Reindex Basque, Catalan, Danish wikis to enable unpacked versions
Closed, ResolvedPublic3 Estimated Story Points

Description

Once T283366 is deployed (probably in MediaWiki_1.37/wmf.11), we can reindex the relevant wikis, to activate ICU normalization, ICU folding, and homoglyph normalization.

Current counts are: Basque—5 wikis; Catalan—6 wikis, Danish—6 wikis

Acceptance Criteria

  • All wikis in the relevant languages are reindexed
  • A before-and-after analysis for each language's Wikipedia is provided

Event Timeline

TJones set the point value for this task to 3.
TJones removed TJones as the assignee of this task.Jun 9 2021, 7:22 PM
TJones updated the task description. (Show Details)

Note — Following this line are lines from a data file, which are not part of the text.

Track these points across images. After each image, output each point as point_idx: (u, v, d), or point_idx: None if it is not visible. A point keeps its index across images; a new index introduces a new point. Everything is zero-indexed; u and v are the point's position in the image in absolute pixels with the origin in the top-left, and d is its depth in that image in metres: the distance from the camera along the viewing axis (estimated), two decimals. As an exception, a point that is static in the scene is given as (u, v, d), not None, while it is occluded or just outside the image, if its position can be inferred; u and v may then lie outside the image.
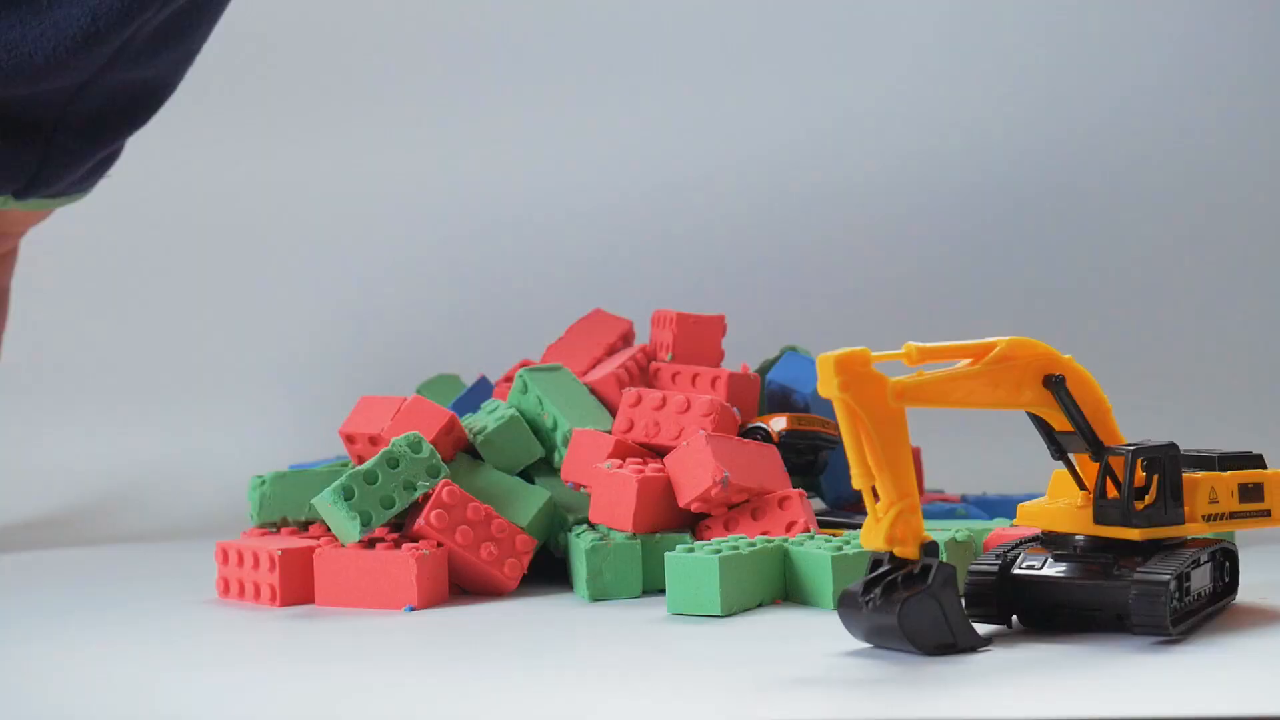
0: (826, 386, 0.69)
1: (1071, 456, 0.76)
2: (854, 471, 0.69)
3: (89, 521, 1.24)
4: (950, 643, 0.70)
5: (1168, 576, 0.71)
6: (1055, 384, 0.74)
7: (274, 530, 0.95)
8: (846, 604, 0.71)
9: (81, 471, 1.36)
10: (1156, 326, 1.58)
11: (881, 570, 0.71)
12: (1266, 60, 1.70)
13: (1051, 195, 1.67)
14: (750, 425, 0.98)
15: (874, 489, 0.70)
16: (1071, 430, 0.75)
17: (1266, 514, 0.78)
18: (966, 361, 0.73)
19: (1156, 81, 1.71)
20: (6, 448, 1.40)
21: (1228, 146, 1.68)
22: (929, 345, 0.72)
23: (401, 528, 0.90)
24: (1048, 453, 0.77)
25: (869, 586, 0.70)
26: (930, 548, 0.70)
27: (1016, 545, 0.76)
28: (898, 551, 0.70)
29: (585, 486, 0.92)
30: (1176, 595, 0.72)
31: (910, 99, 1.71)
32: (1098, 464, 0.74)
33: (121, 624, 0.83)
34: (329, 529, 0.90)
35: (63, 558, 1.10)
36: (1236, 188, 1.66)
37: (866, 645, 0.71)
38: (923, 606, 0.69)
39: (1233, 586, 0.79)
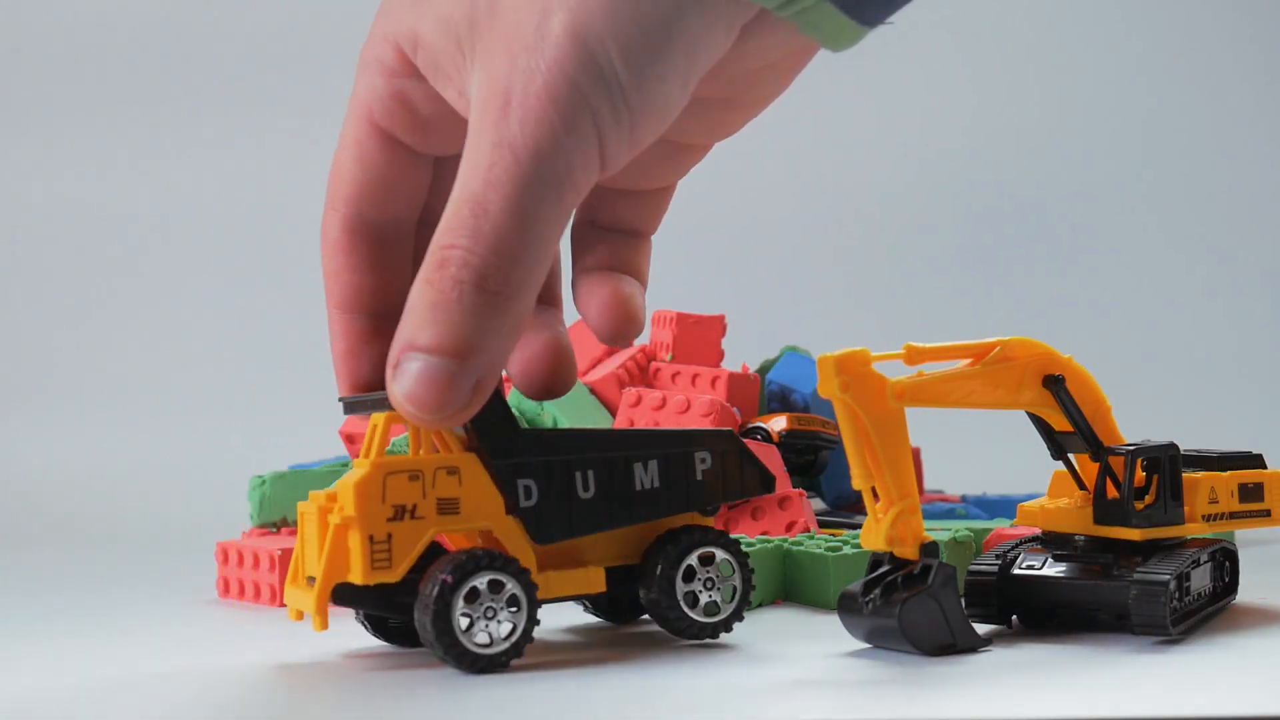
0: (826, 386, 0.69)
1: (1071, 456, 0.76)
2: (854, 472, 0.69)
3: (89, 521, 1.24)
4: (950, 643, 0.70)
5: (1168, 576, 0.71)
6: (1055, 384, 0.74)
7: (274, 530, 0.94)
8: (846, 605, 0.71)
9: (81, 471, 1.36)
10: (1156, 326, 1.58)
11: (881, 570, 0.71)
12: (1267, 66, 1.70)
13: (1052, 196, 1.67)
14: (750, 425, 0.98)
15: (874, 489, 0.70)
16: (1071, 430, 0.75)
17: (1266, 514, 0.78)
18: (966, 362, 0.73)
19: (1158, 86, 1.71)
20: (7, 448, 1.40)
21: (1228, 150, 1.68)
22: (928, 345, 0.72)
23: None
24: (1048, 453, 0.77)
25: (869, 587, 0.70)
26: (930, 548, 0.70)
27: (1016, 545, 0.76)
28: (897, 552, 0.70)
29: (585, 486, 0.92)
30: (1176, 595, 0.72)
31: (911, 101, 1.71)
32: (1098, 464, 0.74)
33: (122, 624, 0.83)
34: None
35: (63, 558, 1.10)
36: (1237, 190, 1.66)
37: (866, 645, 0.71)
38: (923, 607, 0.69)
39: (1232, 586, 0.79)
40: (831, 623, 0.74)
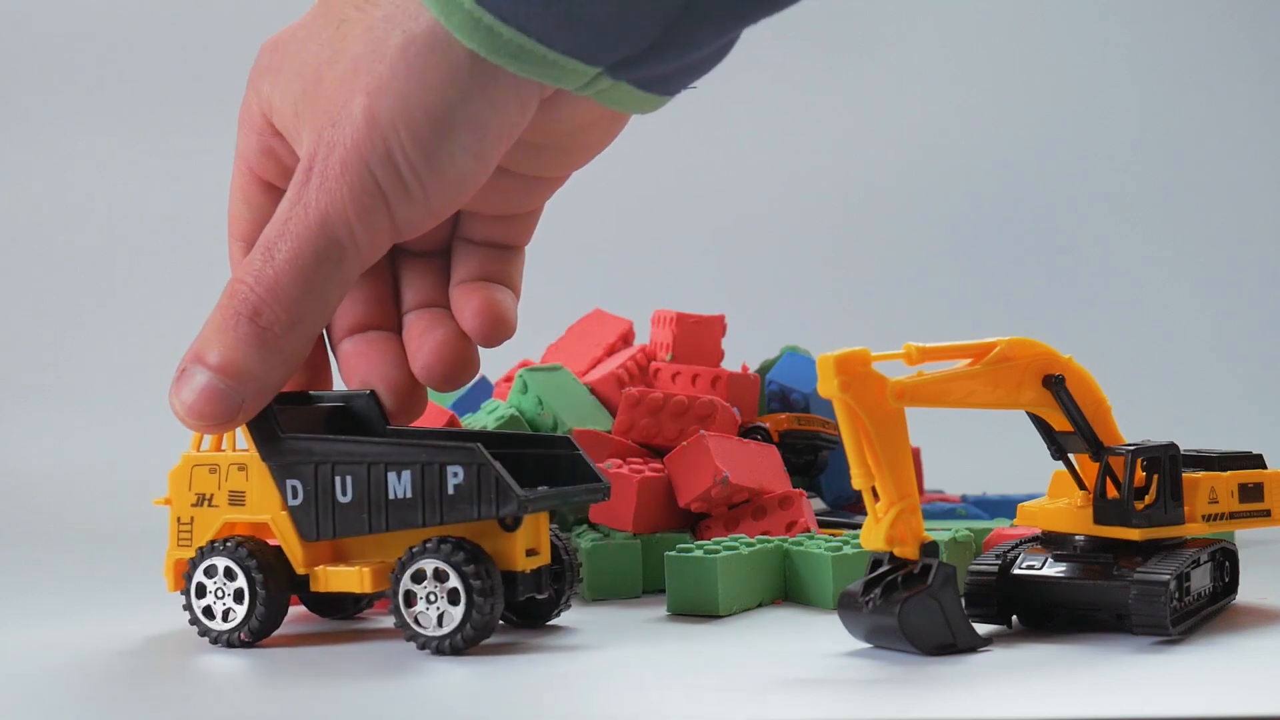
0: (826, 386, 0.69)
1: (1071, 456, 0.76)
2: (854, 471, 0.69)
3: (87, 521, 1.24)
4: (950, 643, 0.70)
5: (1168, 576, 0.71)
6: (1055, 384, 0.74)
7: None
8: (846, 604, 0.71)
9: (80, 471, 1.36)
10: (1156, 326, 1.58)
11: (881, 570, 0.71)
12: (1266, 65, 1.70)
13: (1052, 196, 1.67)
14: (750, 425, 0.98)
15: (874, 489, 0.70)
16: (1071, 430, 0.75)
17: (1266, 514, 0.78)
18: (966, 362, 0.73)
19: (1158, 85, 1.71)
20: (7, 448, 1.40)
21: (1228, 149, 1.68)
22: (929, 345, 0.71)
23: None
24: (1048, 453, 0.77)
25: (869, 586, 0.70)
26: (930, 548, 0.70)
27: (1016, 545, 0.76)
28: (898, 551, 0.70)
29: (585, 486, 0.92)
30: (1176, 595, 0.72)
31: (911, 101, 1.71)
32: (1098, 464, 0.74)
33: (120, 624, 0.83)
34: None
35: (62, 557, 1.10)
36: (1236, 189, 1.66)
37: (866, 645, 0.71)
38: (923, 606, 0.69)
39: (1232, 586, 0.79)
40: (831, 623, 0.74)
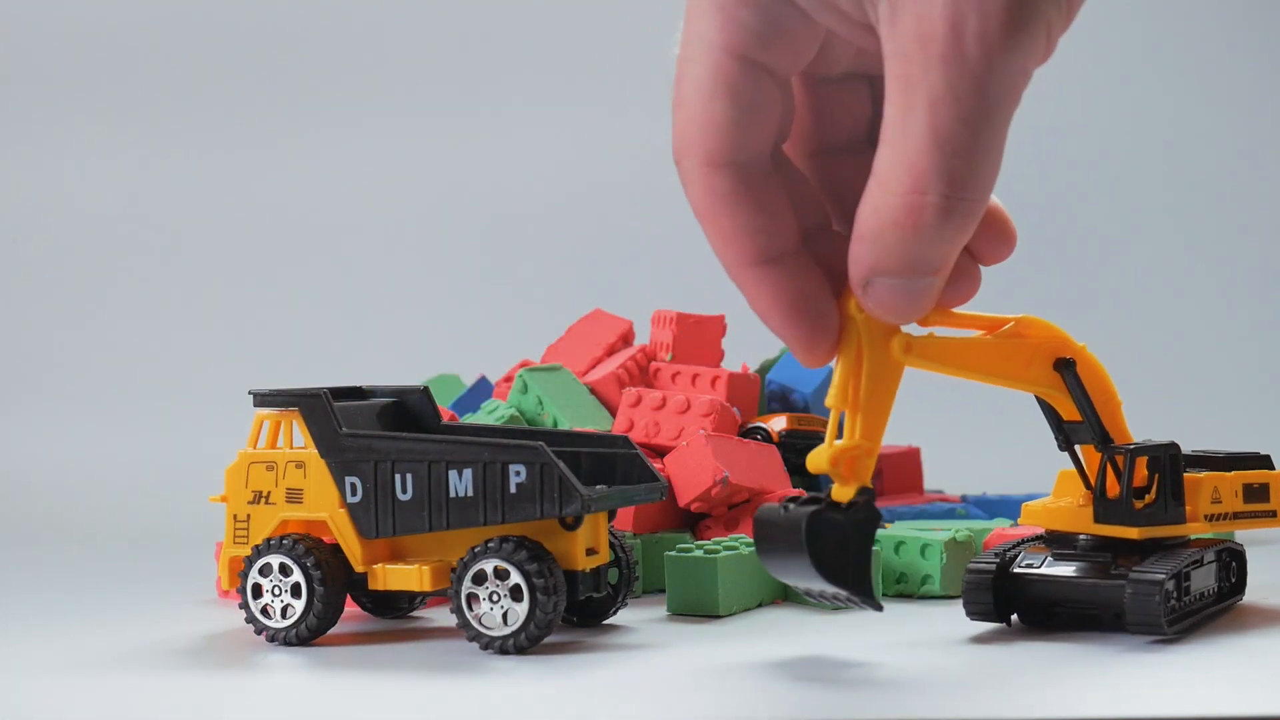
0: (849, 306, 0.64)
1: (1078, 449, 0.75)
2: (832, 390, 0.65)
3: (88, 521, 1.24)
4: (843, 579, 0.65)
5: (1163, 576, 0.70)
6: (1065, 367, 0.73)
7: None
8: (764, 514, 0.67)
9: (80, 471, 1.36)
10: (1165, 326, 1.58)
11: (811, 497, 0.66)
12: (1269, 63, 1.70)
13: (1053, 195, 1.67)
14: (750, 425, 0.98)
15: (841, 422, 0.66)
16: (1080, 420, 0.74)
17: (1272, 514, 0.78)
18: (979, 333, 0.72)
19: (1161, 82, 1.71)
20: (8, 447, 1.40)
21: (1230, 148, 1.68)
22: (945, 310, 0.68)
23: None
24: (1048, 453, 0.76)
25: (791, 501, 0.66)
26: (866, 493, 0.66)
27: (1017, 545, 0.76)
28: (835, 494, 0.66)
29: (585, 486, 0.91)
30: (1175, 595, 0.72)
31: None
32: (1100, 457, 0.74)
33: (121, 624, 0.83)
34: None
35: (63, 558, 1.10)
36: (1238, 189, 1.66)
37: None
38: (833, 526, 0.65)
39: (1239, 587, 0.79)
40: (832, 623, 0.74)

This was blocked by the removal of my directories and files on mwmaint1002 after the data center switchover. My files have been restored, but David needs to reindex over 800 wikis for the ores_articletopicsweighted_tags rename. David's reindex will cover all of the wikis relevant to this ticket except dkwikimedia, which I just reindexed by itself, since it only has ~600 documents.

I've moved this to waiting, since it is now just waiting on David's reindex. I'll do some validation when it's done just to doublecheck, but I don't expect any problems for these wikis (they are much smaller than wikidata, commons, and enwiki, which is where problems are most likely to happen).

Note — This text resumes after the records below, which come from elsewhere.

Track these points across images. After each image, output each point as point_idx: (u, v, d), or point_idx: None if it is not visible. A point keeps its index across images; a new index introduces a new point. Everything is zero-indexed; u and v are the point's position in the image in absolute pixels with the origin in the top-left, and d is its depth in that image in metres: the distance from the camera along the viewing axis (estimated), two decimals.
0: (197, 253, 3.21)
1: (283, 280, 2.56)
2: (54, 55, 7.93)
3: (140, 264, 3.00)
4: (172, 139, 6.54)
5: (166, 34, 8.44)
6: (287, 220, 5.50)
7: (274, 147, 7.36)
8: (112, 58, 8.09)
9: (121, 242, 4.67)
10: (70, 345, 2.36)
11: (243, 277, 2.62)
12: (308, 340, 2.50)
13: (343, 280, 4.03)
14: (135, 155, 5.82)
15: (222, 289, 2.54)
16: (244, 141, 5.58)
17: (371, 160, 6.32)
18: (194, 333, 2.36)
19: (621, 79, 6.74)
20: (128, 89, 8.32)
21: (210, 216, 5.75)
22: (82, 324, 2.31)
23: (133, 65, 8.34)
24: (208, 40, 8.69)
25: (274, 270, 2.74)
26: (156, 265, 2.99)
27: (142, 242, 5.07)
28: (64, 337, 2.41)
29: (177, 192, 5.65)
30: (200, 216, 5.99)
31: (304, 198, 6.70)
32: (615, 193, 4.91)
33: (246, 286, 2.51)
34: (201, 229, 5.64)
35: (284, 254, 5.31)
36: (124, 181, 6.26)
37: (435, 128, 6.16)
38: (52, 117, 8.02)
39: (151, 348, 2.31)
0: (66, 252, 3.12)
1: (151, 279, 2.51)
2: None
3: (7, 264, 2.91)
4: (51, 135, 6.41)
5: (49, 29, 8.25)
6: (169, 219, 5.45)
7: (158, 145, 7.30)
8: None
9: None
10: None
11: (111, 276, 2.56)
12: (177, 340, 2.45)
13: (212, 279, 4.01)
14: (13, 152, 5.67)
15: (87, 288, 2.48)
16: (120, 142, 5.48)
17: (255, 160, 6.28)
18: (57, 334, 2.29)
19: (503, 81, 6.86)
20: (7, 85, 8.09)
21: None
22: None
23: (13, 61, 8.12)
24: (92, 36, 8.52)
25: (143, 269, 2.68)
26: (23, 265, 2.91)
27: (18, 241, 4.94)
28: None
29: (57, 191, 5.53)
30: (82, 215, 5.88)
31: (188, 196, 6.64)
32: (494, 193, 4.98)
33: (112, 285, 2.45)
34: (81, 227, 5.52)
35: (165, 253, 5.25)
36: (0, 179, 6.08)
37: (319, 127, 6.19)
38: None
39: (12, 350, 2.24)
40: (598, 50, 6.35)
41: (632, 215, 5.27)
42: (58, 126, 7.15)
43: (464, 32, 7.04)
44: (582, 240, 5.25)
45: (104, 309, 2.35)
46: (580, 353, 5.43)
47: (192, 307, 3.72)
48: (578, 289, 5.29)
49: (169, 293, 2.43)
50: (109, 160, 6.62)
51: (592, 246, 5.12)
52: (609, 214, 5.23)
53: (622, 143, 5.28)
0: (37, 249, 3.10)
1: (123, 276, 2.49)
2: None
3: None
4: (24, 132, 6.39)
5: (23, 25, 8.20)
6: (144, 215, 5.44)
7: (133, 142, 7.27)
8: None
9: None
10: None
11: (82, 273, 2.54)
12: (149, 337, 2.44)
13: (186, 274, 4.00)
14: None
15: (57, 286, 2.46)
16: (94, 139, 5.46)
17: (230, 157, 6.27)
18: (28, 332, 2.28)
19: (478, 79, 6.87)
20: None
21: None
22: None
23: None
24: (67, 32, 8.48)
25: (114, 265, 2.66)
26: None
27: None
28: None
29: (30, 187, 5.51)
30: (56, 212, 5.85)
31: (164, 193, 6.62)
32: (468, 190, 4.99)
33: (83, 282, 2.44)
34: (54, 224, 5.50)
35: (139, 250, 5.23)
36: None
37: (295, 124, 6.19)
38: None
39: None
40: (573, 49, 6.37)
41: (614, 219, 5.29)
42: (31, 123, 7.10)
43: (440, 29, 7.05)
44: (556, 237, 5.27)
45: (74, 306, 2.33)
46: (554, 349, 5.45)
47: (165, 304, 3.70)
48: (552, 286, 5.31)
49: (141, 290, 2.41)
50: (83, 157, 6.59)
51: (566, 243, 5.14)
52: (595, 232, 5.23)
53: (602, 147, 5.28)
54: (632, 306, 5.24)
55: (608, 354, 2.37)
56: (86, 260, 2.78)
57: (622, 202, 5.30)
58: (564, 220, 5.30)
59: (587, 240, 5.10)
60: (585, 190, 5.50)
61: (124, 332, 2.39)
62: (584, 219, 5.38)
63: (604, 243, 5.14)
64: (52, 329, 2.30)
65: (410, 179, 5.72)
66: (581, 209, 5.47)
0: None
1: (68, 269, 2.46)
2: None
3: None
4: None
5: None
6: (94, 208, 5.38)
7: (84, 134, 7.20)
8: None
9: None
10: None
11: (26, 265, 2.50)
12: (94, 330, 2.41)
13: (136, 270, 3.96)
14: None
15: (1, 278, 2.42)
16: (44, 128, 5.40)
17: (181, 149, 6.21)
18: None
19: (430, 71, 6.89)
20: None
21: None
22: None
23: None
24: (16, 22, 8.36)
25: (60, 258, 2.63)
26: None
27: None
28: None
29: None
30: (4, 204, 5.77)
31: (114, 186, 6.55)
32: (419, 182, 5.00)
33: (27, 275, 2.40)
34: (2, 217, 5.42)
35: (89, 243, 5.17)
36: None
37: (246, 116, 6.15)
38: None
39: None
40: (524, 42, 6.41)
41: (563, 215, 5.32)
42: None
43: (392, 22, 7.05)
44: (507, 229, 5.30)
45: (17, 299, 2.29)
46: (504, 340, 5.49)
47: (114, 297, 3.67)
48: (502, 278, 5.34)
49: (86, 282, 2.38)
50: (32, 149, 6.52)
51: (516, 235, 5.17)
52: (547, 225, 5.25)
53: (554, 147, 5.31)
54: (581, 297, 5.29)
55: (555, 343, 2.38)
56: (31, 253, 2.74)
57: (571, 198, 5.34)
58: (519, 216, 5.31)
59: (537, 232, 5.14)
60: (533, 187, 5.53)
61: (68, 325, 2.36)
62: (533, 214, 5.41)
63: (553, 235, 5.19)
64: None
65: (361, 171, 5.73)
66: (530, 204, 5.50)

David's mass reindexing may make it harder to do the before-and-after analysis for this ticket. I'll capture what I can and report it here.

TJones renamed this task from Reindex Basque, Catalan, Danish Wikis to Reindex Basque, Catalan, Danish wikis to enable unpacked versions.Aug 2 2021, 8:04 PM
TJones triaged this task as High priority.

Full notes on Mediawiki.

Overall, I'm trying to streamline the impact analysis process, so I'm only calling out the expected reindexing impacts (decreased zero-results rate, increased number of results for some queries, and changes in top queries from folding diacritics), and any unexpected impacts.

Summary:

  • Catalan has a very large improvement in zero-results rate (8.1% relative improvement, or 1 in 12), largely driven by the fact that people type -cio for -ció (which is cognate with Spanish -ción and English -tion).
  • In general, the impact on Danish was very mild; the general variability in Danish query results is lower than for other wikis.
  • Basque improvements are in large part due to queries in Spanish that are missing the expected Spanish accents.